*DATA FOR THIS TASK*.

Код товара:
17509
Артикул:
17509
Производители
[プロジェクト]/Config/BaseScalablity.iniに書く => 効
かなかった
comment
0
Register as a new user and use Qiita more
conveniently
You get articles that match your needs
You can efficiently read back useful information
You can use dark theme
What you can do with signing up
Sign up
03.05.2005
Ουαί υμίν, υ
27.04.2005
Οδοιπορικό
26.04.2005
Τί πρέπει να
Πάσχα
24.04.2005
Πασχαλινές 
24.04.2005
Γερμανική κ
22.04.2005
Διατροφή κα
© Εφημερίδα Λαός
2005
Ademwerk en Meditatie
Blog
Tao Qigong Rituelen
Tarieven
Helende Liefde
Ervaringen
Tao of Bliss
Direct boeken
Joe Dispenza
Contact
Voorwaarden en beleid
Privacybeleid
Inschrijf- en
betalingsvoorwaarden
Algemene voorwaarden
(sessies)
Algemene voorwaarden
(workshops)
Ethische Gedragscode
* * *
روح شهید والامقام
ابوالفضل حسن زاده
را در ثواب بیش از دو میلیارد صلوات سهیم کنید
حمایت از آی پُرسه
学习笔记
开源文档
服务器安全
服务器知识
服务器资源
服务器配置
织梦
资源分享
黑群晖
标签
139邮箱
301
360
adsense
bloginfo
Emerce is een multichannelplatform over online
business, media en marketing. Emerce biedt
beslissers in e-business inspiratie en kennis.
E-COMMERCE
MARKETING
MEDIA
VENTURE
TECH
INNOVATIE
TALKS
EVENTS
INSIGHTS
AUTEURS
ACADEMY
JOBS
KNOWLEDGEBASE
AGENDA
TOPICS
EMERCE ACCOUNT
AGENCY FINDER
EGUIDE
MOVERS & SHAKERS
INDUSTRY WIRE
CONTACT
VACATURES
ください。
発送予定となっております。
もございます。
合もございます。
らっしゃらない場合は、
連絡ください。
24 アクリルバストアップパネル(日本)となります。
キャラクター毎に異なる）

*WHAT TO DO*.
Report each line of the material in which the string "business" occurs.

*SOLUTION*.
business, media en marketing. Emerce biedt
beslissers in e-business inspiratie en kennis.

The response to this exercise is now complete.